Telomere Length, SIRT1, and Insulin in Male Master Athletes: The Path to Healthy Longevity?

Lower SIRT1 and insulin resistance are associated with accelerated telomere shortening. This study investigated whether the lifestyle of master athletes can attenuate these age-related changes and thereby slow aging. We compared insulin, SIRT1, and telomere length in highly trained male master athletes (n=52; aged 49.9±7.2 yrs) and age-matched non-athletes (n=19; aged 47.3±8.9 yrs). This is a cross-sectional study, in which all data were collected in one visit. Overnight fasted SIRT1 and insulin levels in whole blood were assessed using commercial kits. Relative telomere length was determined in leukocytes through qPCR analyses. Master athletes had higher SIRT1, lower insulin, and longer telomere length than age-matched non-athletes (p<0.05 for all). Insulin was inversely associated with SIRT1 (r=-0.38; p=0.001). Telomere length correlated positively with SIRT1 (r=0.65; p=0.001), whereas telomere length and insulin were not correlated (r=0.03; p=0.87). In conclusion, master athletes have higher SIRT1, lower insulin, and longer telomeres than age-matched non-athletes. Furthermore, SIRT1 was negatively associated with insulin and positively associated with telomere length. These findings suggest that in this sample of middle-aged participants reduced insulin, increased SIRT1 activity, and attenuation of biological aging are connected.
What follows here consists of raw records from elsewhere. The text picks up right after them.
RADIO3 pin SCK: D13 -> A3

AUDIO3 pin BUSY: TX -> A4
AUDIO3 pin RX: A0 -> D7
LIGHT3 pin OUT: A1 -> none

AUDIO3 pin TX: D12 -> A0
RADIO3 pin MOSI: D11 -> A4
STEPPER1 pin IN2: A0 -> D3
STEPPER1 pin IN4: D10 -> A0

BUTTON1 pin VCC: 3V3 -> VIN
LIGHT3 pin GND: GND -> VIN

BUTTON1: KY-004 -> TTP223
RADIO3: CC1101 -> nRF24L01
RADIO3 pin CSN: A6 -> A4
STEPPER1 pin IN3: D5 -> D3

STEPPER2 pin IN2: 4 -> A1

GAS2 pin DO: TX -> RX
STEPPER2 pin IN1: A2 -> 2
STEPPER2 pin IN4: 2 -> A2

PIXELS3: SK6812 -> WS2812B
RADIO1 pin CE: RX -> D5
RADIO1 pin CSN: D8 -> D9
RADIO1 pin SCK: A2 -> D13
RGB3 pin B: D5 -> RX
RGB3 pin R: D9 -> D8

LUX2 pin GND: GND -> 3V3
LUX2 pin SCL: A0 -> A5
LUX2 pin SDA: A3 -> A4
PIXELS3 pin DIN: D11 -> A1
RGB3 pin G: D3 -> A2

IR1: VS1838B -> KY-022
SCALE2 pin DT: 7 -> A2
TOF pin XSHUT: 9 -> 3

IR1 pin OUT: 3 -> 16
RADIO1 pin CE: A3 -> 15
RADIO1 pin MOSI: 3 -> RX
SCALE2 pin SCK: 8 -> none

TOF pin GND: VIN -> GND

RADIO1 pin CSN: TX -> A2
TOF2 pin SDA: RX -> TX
Master athletes have longer telomeres than age-matched non-athletes. A systematic review, meta-analysis and discussion of possible mechanisms.

The aim of this systematic review and meta-analysis was 1) to assess whether master athletes have longer telomeres than age-matched non-athletes and 2) discuss possible underlying mechanisms underlying telomere length preservation in master athletes. A literature search was performed in PubMed, Web of Science, Scopus and SPORTDiscus up to August 2020. Only original articles published in peer-reviewed journals that compared telomere length between master athletes and aged-matched non-athletes were included. Eleven studies fulfilled eligibility criteria and were included in the final analysis. Overall, 240 master athletes (51.9±7.5 years) and 209 age-matched non-athletes (50.1±9.1 years) were analyzed. Master athletes had been participating in high-level competitions for approximately 16.6 years. Pooled analyses revealed that master athletes had longer telomeres than aged-matched non-athletes (SMD=0.89; 95% CI=0.45 to 1.33; p<0.001). Master athletes showed lower pro-oxidant damage (SMD=0.59; 95% CI=0.26 to 0.91; p<0.001) and higher antioxidant capacity (SMD=-0.46; 95% CI=-0.89 to -0.03; p=0.04) than age-matched non-athletes. Further, greater telomere length in master athletes is associated with lower oxidative stress and chronic inflammation, and enhanced shelterin protein expression and telomerase activity. In conclusion, 1) master athletes have longer telomeres than age-matched non-athletes, which may be the result of 2) lower levels of oxidative stress and chronic inflammation, and elevated shelterin expression and telomerase activity.